### EXERCISE DIRECTIONS
Copy out every line holding the string "left" from the records below.

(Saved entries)

⁂

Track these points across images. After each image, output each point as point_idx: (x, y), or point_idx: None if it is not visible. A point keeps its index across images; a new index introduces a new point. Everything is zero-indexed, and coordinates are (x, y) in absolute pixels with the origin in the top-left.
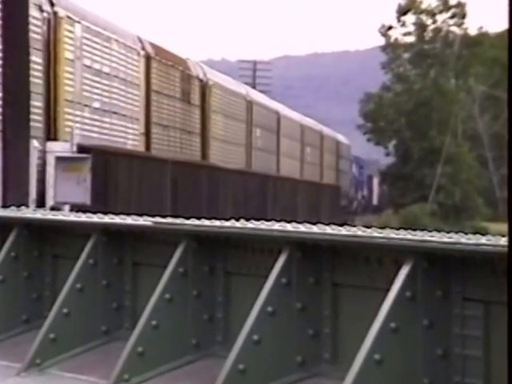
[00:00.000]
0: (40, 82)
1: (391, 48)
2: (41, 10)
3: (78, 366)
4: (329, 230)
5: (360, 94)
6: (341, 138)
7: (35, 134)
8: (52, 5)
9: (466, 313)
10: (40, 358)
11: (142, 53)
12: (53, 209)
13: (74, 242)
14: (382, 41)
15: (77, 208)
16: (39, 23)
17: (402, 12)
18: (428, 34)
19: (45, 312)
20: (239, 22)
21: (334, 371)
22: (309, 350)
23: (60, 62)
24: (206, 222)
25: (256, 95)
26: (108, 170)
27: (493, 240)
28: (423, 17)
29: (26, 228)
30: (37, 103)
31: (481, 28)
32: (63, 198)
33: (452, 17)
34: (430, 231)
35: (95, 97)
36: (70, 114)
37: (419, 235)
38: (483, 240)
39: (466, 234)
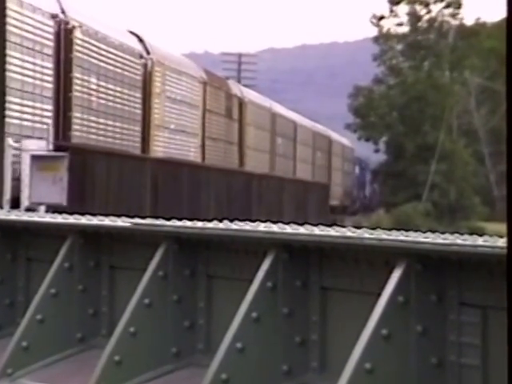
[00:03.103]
0: (139, 112)
1: (383, 39)
2: (141, 57)
3: (52, 375)
4: (317, 230)
5: (349, 88)
6: (345, 141)
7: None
8: (148, 52)
9: (462, 319)
10: (12, 368)
11: (201, 79)
12: (28, 210)
13: (49, 245)
14: (373, 32)
15: (53, 209)
16: (139, 67)
17: (395, 2)
18: (422, 25)
19: (17, 318)
20: (222, 12)
21: (322, 380)
22: (296, 358)
23: (152, 96)
24: (188, 223)
25: (277, 107)
26: (85, 169)
27: (490, 241)
28: (417, 6)
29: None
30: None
31: (477, 18)
32: (39, 199)
33: (447, 6)
34: (424, 232)
35: (172, 120)
36: (157, 135)
37: (412, 236)
38: (480, 241)
39: (462, 234)
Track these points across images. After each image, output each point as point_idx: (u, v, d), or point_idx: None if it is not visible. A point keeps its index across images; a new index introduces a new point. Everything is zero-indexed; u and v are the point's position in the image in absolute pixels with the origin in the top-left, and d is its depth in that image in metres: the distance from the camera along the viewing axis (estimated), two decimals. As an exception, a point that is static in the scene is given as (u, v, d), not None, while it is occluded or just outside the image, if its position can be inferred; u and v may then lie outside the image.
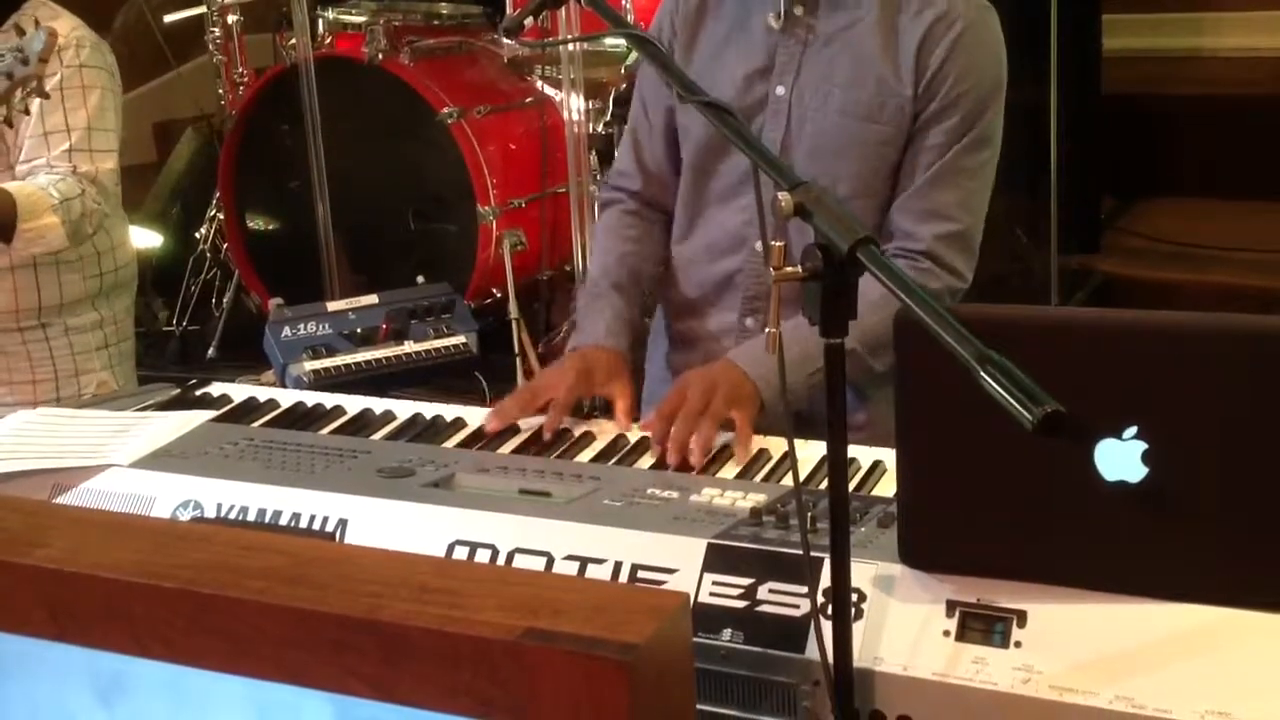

⁂

### RESULT OF THE TASK
Track these points across images. After each image, output each point as point_idx: (x, y), or point_idx: None if it is not visible. A point keeps its index across images; a new index introduces a new point. Everything is zero-indexed, and coordinates are (x, y) in absolute pixels with the origin in the top-left.
Track these points across images. After each image, output each point as point_idx: (u, v, d), or point_idx: None if it is not visible. A point keeps its index across images; a new index introduces a new point. Everything is zero-indexed; u and v are the point's position in the image in absolute pixels with the origin in the top-left, and d is its depth in that image in metres: the distance from the camera along the viewing axis (estimated), two decimals. As an exception, a point that is static in the scene is given as (u, v, d), not None, while it is occluded or just outside the image, if its position can be inferred; u and v may then lie outside the image.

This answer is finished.